Some people from the NSA spoke up because they felt that a number of their superiors didn’t have a sufficient grasp of how dangerous these weapons were. The people who design the cyberweapons know how powerful they are; very often the people in charge don’t know. That was one of the reasons for them coming forward.

There are some startling resemblances to Kubrick’s Dr. Strangelove

Yes, the autonomous nature of the weapon is reminiscent of that film in many ways. We even put this element in the film and then subsequently decided to take it out: the moment where Peter Sellers speaks to his Russian counterpart and says: “Dimitri, the whole point of the doomsday device is not to make it secret!” Weapons get more sophisticated, automatic triggers still exist and secrets get bigger. We see in the film that even the Department of Homeland Security didn’t know that their own government had launched this weapon!

Do you think that Zero Days can help create a public debate on cyberweapons?

Yeah, I hope so! There are former spies in this film who say we have to be more open. When a spy says that, you have to be scared! The scariest part is their secretive power. There’s no secret when an atomic bomb drops: you hear it, you see it, you feel it, but when a cyberweapon launches, sometimes you don’t even know. A train crashes – was that human error or a cyberweapon? These things need to be out in the open.

Are you pessimistic or optimistic for the future?

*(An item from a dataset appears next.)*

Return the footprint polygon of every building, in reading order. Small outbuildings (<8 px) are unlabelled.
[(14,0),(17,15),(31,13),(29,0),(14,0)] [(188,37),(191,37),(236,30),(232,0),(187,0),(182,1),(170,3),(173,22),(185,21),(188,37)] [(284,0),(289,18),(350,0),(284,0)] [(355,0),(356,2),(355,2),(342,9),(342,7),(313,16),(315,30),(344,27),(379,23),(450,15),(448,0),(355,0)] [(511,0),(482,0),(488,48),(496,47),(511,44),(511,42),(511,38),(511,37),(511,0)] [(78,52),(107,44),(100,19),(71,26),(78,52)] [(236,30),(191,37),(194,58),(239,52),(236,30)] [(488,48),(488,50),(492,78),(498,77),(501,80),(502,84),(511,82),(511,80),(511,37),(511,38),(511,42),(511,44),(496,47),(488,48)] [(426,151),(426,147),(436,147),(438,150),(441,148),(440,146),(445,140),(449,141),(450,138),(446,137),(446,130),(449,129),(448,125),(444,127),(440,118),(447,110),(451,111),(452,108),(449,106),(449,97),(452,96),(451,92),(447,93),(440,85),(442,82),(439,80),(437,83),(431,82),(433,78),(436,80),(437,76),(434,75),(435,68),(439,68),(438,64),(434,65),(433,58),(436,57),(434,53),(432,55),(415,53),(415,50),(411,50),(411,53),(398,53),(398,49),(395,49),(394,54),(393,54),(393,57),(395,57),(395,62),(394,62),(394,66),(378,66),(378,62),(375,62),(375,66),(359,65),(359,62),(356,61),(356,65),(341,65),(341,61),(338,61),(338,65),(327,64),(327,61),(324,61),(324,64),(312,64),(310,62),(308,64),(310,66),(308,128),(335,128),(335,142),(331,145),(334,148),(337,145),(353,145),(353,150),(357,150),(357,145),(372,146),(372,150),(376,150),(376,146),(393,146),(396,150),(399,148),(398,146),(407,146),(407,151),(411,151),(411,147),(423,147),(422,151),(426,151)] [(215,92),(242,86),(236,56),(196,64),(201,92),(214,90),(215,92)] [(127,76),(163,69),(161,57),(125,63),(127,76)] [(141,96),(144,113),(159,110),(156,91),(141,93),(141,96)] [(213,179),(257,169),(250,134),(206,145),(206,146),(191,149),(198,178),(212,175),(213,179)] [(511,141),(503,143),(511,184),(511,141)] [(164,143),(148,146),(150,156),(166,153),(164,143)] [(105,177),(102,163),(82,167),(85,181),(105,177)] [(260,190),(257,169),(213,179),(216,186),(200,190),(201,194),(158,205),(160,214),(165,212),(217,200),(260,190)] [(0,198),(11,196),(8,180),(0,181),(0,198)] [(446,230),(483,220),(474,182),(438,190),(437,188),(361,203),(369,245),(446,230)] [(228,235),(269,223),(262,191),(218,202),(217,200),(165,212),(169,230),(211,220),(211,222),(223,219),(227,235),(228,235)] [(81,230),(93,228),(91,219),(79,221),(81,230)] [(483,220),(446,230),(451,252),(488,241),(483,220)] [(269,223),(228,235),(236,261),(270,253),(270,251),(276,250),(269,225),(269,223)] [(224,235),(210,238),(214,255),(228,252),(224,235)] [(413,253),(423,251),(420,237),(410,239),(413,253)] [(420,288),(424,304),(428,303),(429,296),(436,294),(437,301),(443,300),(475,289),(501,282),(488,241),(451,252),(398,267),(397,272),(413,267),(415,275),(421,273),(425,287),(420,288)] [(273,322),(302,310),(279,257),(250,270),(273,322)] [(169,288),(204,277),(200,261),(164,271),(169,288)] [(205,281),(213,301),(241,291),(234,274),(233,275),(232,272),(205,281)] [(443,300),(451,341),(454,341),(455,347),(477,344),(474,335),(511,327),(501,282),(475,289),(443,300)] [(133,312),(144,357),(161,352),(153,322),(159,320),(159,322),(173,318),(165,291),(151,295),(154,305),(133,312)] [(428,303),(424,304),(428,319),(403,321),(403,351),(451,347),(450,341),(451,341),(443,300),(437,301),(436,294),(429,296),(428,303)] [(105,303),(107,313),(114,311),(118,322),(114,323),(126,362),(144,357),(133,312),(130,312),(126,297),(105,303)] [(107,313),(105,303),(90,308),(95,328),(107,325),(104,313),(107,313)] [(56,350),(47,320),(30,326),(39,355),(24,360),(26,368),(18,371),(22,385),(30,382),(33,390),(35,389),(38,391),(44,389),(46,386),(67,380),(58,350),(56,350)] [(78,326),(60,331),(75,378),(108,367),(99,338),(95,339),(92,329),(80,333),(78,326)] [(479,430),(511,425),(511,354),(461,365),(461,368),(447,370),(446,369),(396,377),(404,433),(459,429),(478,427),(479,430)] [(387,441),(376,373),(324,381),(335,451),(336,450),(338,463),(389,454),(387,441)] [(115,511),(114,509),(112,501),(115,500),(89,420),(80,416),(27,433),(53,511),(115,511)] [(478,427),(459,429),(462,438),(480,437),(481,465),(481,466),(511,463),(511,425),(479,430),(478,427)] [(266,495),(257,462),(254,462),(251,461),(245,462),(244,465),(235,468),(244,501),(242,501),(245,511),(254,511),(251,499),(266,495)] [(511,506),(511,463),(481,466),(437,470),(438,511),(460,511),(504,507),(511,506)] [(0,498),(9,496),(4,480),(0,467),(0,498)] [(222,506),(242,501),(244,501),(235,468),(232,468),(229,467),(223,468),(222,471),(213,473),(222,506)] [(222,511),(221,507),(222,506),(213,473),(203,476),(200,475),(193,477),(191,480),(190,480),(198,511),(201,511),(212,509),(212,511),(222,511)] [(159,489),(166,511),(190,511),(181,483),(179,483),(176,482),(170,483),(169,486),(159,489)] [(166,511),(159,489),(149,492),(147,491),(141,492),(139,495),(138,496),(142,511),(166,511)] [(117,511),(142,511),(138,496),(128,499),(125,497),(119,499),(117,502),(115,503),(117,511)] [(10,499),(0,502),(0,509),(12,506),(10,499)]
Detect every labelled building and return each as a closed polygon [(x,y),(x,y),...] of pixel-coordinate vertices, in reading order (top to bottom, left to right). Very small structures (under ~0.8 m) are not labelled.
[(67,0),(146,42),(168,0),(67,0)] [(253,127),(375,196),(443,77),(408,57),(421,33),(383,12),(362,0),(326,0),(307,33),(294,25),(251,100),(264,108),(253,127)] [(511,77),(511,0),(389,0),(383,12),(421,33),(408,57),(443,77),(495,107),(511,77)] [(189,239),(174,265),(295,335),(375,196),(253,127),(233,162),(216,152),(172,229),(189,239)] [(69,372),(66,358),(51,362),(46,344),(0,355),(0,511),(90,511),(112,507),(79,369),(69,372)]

I’m pessimistic… but hopeful. My concern is that the US has decided that the best defence is a good offence, and that scares me. We see in the film that when the Iranians discovered Stuxnet, it didn’t make them go, “Okay, we give up.” In fact, it did the opposite – it actually provoked a counter reaction. In many ways, the film is instructive about the current government and Obama, who has never been shy about using force so long as he doesn’t have to put troops on the ground. He uses drones frequently, far more than Bush ever did, and cyberattacks too… Still, I believe that the best indicator of a bright future is the past. When the US and the Soviet Union were both in the death grip of atomic weapons, there came a point where they did reckon with each other. As pointed out in the film, no matter how tense things get, there is a self-interested regime of mutual inspections that allows regulation to happen.